Given data: Begin
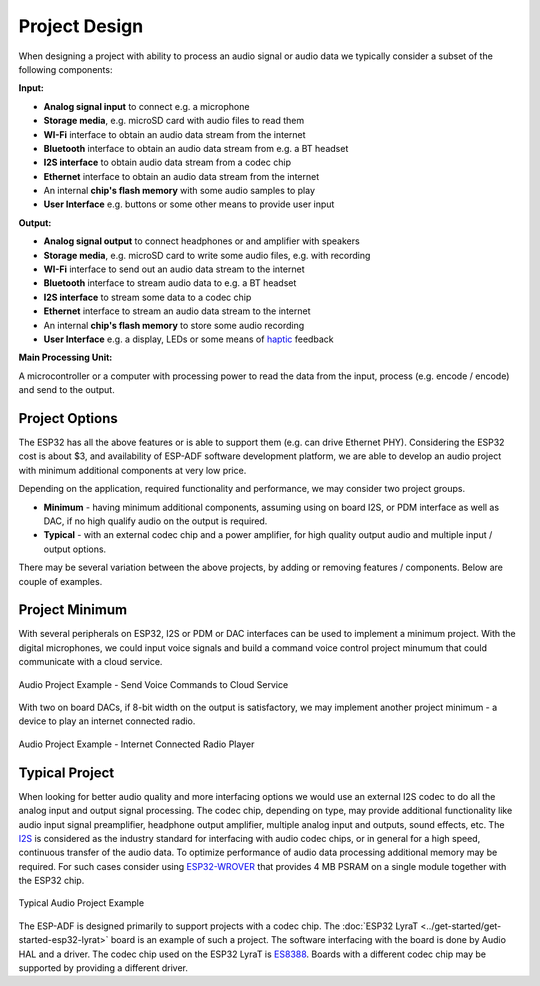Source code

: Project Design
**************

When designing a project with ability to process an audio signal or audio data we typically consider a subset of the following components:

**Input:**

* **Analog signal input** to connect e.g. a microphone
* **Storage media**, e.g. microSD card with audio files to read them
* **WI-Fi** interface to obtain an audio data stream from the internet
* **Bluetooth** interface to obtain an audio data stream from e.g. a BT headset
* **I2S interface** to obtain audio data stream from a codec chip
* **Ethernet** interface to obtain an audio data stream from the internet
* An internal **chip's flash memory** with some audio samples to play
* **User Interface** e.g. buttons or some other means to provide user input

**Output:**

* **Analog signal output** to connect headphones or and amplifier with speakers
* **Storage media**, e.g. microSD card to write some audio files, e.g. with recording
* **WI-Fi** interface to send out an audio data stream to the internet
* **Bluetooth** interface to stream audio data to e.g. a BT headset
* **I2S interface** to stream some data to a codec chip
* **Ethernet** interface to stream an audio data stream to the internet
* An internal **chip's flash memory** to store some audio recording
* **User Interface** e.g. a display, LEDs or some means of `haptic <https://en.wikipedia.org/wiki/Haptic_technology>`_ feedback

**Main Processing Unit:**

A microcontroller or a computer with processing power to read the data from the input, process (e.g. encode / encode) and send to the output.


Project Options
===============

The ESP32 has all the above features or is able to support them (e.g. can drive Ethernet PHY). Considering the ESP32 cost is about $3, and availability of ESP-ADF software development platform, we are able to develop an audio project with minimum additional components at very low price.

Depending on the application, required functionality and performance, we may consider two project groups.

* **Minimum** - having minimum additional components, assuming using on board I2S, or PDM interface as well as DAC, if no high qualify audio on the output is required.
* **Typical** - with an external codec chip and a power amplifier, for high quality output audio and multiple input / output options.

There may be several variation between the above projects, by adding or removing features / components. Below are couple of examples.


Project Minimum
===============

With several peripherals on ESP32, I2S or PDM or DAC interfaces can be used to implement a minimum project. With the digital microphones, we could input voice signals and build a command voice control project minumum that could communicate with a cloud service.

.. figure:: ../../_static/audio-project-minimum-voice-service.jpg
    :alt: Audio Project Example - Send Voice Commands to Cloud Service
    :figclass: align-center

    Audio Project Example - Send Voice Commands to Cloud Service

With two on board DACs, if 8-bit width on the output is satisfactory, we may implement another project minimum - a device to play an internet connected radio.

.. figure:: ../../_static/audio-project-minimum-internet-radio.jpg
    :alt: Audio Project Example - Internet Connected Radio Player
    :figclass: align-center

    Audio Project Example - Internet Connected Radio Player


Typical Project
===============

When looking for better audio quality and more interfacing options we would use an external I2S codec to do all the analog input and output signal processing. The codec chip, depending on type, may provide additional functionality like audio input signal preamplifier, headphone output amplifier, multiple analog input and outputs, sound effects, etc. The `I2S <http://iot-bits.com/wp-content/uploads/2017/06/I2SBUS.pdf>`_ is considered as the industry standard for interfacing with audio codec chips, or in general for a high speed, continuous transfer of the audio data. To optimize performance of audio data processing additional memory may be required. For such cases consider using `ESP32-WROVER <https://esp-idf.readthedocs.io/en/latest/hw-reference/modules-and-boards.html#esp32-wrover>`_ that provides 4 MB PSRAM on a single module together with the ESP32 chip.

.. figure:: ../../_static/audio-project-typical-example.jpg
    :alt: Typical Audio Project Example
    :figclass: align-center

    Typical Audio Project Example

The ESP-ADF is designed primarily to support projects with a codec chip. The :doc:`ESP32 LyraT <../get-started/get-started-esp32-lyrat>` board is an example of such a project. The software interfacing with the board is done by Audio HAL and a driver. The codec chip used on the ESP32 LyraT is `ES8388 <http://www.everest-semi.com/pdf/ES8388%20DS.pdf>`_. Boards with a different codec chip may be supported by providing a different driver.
Given data: End
Given data: Begin
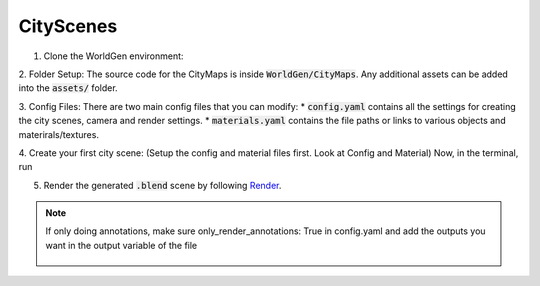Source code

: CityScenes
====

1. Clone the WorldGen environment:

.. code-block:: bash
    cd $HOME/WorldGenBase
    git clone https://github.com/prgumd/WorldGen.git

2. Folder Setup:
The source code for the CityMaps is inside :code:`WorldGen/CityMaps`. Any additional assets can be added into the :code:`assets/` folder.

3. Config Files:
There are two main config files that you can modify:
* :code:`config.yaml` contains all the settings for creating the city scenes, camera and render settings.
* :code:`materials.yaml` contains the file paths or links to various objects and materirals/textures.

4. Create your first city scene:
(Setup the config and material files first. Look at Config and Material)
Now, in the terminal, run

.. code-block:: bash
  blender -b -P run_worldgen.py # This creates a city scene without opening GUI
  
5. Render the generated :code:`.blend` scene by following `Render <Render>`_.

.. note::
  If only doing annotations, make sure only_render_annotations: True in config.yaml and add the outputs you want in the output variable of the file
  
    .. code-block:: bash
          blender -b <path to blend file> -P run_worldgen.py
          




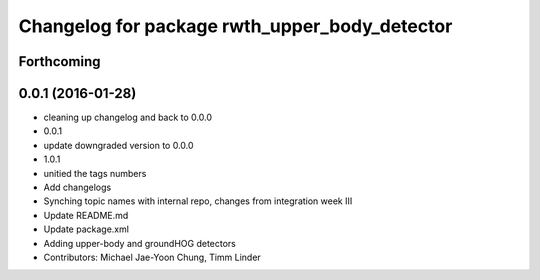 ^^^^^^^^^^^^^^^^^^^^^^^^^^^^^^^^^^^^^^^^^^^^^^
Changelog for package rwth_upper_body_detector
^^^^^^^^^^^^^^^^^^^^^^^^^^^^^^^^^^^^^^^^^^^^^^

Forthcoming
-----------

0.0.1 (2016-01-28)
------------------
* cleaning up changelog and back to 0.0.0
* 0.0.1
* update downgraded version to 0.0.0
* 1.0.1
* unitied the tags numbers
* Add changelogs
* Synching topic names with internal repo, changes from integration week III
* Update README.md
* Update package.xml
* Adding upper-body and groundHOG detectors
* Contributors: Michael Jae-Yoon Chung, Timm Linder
Given data: End
▶ [Your assignment]: Search the data above for the string "several" and return every line that has it.

▶ [Reply]:
There may be several variation between the above projects, by adding or removing features / components. Below are couple of examples.
With several peripherals on ESP32, I2S or PDM or DAC interfaces can be used to implement a minimum project. With the digital microphones, we could input voice signals and build a command voice control project minumum that could communicate with a cloud service.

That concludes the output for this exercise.